* EXERCISE BRIEF *
The full listing below should be repeated exactly.

* RECORDS SUPPLIED *
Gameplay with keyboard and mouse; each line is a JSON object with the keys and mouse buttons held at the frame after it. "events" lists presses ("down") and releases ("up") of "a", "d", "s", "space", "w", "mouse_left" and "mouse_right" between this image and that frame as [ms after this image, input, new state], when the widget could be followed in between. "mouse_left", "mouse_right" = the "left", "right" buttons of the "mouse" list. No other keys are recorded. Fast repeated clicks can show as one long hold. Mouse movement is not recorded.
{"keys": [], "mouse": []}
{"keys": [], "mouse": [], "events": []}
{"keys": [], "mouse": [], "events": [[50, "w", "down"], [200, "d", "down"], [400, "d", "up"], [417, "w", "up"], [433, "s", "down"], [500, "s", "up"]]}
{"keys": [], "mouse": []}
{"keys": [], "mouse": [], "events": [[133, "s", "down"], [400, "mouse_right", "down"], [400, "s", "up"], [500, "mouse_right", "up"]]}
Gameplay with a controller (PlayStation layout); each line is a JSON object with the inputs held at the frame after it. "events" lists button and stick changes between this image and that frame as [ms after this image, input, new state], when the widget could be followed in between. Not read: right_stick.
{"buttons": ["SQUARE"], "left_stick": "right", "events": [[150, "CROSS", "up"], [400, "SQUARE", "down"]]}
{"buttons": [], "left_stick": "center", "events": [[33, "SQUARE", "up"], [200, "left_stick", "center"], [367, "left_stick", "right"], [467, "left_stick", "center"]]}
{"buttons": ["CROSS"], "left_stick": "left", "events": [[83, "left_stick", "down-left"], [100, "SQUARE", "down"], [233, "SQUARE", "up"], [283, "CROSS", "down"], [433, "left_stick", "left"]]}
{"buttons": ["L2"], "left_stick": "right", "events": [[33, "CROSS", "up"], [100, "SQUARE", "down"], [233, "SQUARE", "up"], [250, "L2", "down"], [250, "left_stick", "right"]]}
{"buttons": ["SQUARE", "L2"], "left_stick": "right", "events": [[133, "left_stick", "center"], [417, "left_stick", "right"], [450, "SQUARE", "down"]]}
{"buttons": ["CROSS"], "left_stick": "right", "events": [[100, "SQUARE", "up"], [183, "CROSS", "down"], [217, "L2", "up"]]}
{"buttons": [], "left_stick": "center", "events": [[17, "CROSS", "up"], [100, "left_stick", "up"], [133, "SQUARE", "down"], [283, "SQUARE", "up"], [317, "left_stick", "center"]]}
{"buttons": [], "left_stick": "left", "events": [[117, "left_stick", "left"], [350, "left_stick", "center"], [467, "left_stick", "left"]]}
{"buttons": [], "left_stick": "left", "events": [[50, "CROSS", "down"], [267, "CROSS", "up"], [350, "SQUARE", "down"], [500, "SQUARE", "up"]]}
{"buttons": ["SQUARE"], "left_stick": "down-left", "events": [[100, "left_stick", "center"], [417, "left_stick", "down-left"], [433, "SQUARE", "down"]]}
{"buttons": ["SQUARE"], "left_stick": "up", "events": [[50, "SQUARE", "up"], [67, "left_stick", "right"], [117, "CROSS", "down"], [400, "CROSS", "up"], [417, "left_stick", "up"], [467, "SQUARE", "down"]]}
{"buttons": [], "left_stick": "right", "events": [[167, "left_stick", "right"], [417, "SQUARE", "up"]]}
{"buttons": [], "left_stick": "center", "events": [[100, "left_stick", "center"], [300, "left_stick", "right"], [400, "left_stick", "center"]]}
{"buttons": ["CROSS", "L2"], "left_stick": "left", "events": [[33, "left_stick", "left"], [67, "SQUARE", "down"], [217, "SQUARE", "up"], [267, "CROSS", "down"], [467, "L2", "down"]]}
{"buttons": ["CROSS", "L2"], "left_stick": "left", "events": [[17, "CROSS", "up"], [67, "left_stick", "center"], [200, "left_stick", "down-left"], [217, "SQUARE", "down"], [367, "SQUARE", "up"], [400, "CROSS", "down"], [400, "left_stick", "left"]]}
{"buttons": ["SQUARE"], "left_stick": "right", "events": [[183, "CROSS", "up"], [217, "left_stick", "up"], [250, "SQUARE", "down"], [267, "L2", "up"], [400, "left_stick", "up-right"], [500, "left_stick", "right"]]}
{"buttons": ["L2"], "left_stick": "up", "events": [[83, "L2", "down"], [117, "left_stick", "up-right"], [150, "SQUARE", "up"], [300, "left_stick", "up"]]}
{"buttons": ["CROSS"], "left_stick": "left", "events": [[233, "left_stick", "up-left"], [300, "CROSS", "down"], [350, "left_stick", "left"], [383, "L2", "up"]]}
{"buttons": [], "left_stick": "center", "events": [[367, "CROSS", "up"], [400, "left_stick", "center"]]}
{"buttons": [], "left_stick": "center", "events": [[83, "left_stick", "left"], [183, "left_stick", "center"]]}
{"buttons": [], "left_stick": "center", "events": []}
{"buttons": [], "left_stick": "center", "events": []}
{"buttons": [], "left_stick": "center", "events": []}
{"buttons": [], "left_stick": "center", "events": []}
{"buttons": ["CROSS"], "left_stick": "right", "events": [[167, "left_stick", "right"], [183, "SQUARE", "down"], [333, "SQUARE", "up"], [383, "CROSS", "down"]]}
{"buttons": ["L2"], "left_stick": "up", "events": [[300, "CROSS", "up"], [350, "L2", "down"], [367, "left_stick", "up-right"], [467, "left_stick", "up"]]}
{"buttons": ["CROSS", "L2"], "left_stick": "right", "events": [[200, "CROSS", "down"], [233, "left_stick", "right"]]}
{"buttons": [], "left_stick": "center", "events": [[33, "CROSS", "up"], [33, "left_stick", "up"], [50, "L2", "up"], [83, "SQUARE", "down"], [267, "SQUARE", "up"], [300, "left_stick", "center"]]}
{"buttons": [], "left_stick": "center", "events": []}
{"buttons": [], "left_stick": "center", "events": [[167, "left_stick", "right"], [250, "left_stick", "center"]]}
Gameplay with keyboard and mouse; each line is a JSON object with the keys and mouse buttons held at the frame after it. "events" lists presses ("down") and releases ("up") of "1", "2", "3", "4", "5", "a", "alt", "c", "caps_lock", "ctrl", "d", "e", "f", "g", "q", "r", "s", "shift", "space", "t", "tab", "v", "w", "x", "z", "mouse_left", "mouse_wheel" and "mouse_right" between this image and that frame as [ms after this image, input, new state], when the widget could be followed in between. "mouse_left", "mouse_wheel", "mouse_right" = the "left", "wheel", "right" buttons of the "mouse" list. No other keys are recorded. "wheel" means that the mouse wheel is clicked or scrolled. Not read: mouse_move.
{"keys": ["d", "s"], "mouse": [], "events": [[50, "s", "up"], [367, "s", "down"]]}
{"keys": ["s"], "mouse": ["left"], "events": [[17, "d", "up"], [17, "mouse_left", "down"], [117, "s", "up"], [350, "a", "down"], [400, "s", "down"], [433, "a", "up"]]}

* PROBLEM SOLUTION *
Gameplay with keyboard and mouse; each line is a JSON object with the keys and mouse buttons held at the frame after it. "events" lists presses ("down") and releases ("up") of "a", "d", "s", "space", "w", "mouse_left" and "mouse_right" between this image and that frame as [ms after this image, input, new state], when the widget could be followed in between. "mouse_left", "mouse_right" = the "left", "right" buttons of the "mouse" list. No other keys are recorded. Fast repeated clicks can show as one long hold. Mouse movement is not recorded.
{"keys": [], "mouse": []}
{"keys": [], "mouse": [], "events": []}
{"keys": [], "mouse": [], "events": [[50, "w", "down"], [200, "d", "down"], [400, "d", "up"], [417, "w", "up"], [433, "s", "down"], [500, "s", "up"]]}
{"keys": [], "mouse": []}
{"keys": [], "mouse": [], "events": [[133, "s", "down"], [400, "mouse_right", "down"], [400, "s", "up"], [500, "mouse_right", "up"]]}
Gameplay with a controller (PlayStation layout); each line is a JSON object with the inputs held at the frame after it. "events" lists button and stick changes between this image and that frame as [ms after this image, input, new state], when the widget could be followed in between. Not read: right_stick.
{"buttons": ["SQUARE"], "left_stick": "right", "events": [[150, "CROSS", "up"], [400, "SQUARE", "down"]]}
{"buttons": [], "left_stick": "center", "events": [[33, "SQUARE", "up"], [200, "left_stick", "center"], [367, "left_stick", "right"], [467, "left_stick", "center"]]}
{"buttons": ["CROSS"], "left_stick": "left", "events": [[83, "left_stick", "down-left"], [100, "SQUARE", "down"], [233, "SQUARE", "up"], [283, "CROSS", "down"], [433, "left_stick", "left"]]}
{"buttons": ["L2"], "left_stick": "right", "events": [[33, "CROSS", "up"], [100, "SQUARE", "down"], [233, "SQUARE", "up"], [250, "L2", "down"], [250, "left_stick", "right"]]}
{"buttons": ["SQUARE", "L2"], "left_stick": "right", "events": [[133, "left_stick", "center"], [417, "left_stick", "right"], [450, "SQUARE", "down"]]}
{"buttons": ["CROSS"], "left_stick": "right", "events": [[100, "SQUARE", "up"], [183, "CROSS", "down"], [217, "L2", "up"]]}
{"buttons": [], "left_stick": "center", "events": [[17, "CROSS", "up"], [100, "left_stick", "up"], [133, "SQUARE", "down"], [283, "SQUARE", "up"], [317, "left_stick", "center"]]}
{"buttons": [], "left_stick": "left", "events": [[117, "left_stick", "left"], [350, "left_stick", "center"], [467, "left_stick", "left"]]}
{"buttons": [], "left_stick": "left", "events": [[50, "CROSS", "down"], [267, "CROSS", "up"], [350, "SQUARE", "down"], [500, "SQUARE", "up"]]}
{"buttons": ["SQUARE"], "left_stick": "down-left", "events": [[100, "left_stick", "center"], [417, "left_stick", "down-left"], [433, "SQUARE", "down"]]}
{"buttons": ["SQUARE"], "left_stick": "up", "events": [[50, "SQUARE", "up"], [67, "left_stick", "right"], [117, "CROSS", "down"], [400, "CROSS", "up"], [417, "left_stick", "up"], [467, "SQUARE", "down"]]}
{"buttons": [], "left_stick": "right", "events": [[167, "left_stick", "right"], [417, "SQUARE", "up"]]}
{"buttons": [], "left_stick": "center", "events": [[100, "left_stick", "center"], [300, "left_stick", "right"], [400, "left_stick", "center"]]}
{"buttons": ["CROSS", "L2"], "left_stick": "left", "events": [[33, "left_stick", "left"], [67, "SQUARE", "down"], [217, "SQUARE", "up"], [267, "CROSS", "down"], [467, "L2", "down"]]}
{"buttons": ["CROSS", "L2"], "left_stick": "left", "events": [[17, "CROSS", "up"], [67, "left_stick", "center"], [200, "left_stick", "down-left"], [217, "SQUARE", "down"], [367, "SQUARE", "up"], [400, "CROSS", "down"], [400, "left_stick", "left"]]}
{"buttons": ["SQUARE"], "left_stick": "right", "events": [[183, "CROSS", "up"], [217, "left_stick", "up"], [250, "SQUARE", "down"], [267, "L2", "up"], [400, "left_stick", "up-right"], [500, "left_stick", "right"]]}
{"buttons": ["L2"], "left_stick": "up", "events": [[83, "L2", "down"], [117, "left_stick", "up-right"], [150, "SQUARE", "up"], [300, "left_stick", "up"]]}
{"buttons": ["CROSS"], "left_stick": "left", "events": [[233, "left_stick", "up-left"], [300, "CROSS", "down"], [350, "left_stick", "left"], [383, "L2", "up"]]}
{"buttons": [], "left_stick": "center", "events": [[367, "CROSS", "up"], [400, "left_stick", "center"]]}
{"buttons": [], "left_stick": "center", "events": [[83, "left_stick", "left"], [183, "left_stick", "center"]]}
{"buttons": [], "left_stick": "center", "events": []}
{"buttons": [], "left_stick": "center", "events": []}
{"buttons": [], "left_stick": "center", "events": []}
{"buttons": [], "left_stick": "center", "events": []}
{"buttons": ["CROSS"], "left_stick": "right", "events": [[167, "left_stick", "right"], [183, "SQUARE", "down"], [333, "SQUARE", "up"], [383, "CROSS", "down"]]}
{"buttons": ["L2"], "left_stick": "up", "events": [[300, "CROSS", "up"], [350, "L2", "down"], [367, "left_stick", "up-right"], [467, "left_stick", "up"]]}
{"buttons": ["CROSS", "L2"], "left_stick": "right", "events": [[200, "CROSS", "down"], [233, "left_stick", "right"]]}
{"buttons": [], "left_stick": "center", "events": [[33, "CROSS", "up"], [33, "left_stick", "up"], [50, "L2", "up"], [83, "SQUARE", "down"], [267, "SQUARE", "up"], [300, "left_stick", "center"]]}
{"buttons": [], "left_stick": "center", "events": []}
{"buttons": [], "left_stick": "center", "events": [[167, "left_stick", "right"], [250, "left_stick", "center"]]}
Gameplay with keyboard and mouse; each line is a JSON object with the keys and mouse buttons held at the frame after it. "events" lists presses ("down") and releases ("up") of "1", "2", "3", "4", "5", "a", "alt", "c", "caps_lock", "ctrl", "d", "e", "f", "g", "q", "r", "s", "shift", "space", "t", "tab", "v", "w", "x", "z", "mouse_left", "mouse_wheel" and "mouse_right" between this image and that frame as [ms after this image, input, new state], when the widget could be followed in between. "mouse_left", "mouse_wheel", "mouse_right" = the "left", "wheel", "right" buttons of the "mouse" list. No other keys are recorded. "wheel" means that the mouse wheel is clicked or scrolled. Not read: mouse_move.
{"keys": ["d", "s"], "mouse": [], "events": [[50, "s", "up"], [367, "s", "down"]]}
{"keys": ["s"], "mouse": ["left"], "events": [[17, "d", "up"], [17, "mouse_left", "down"], [117, "s", "up"], [350, "a", "down"], [400, "s", "down"], [433, "a", "up"]]}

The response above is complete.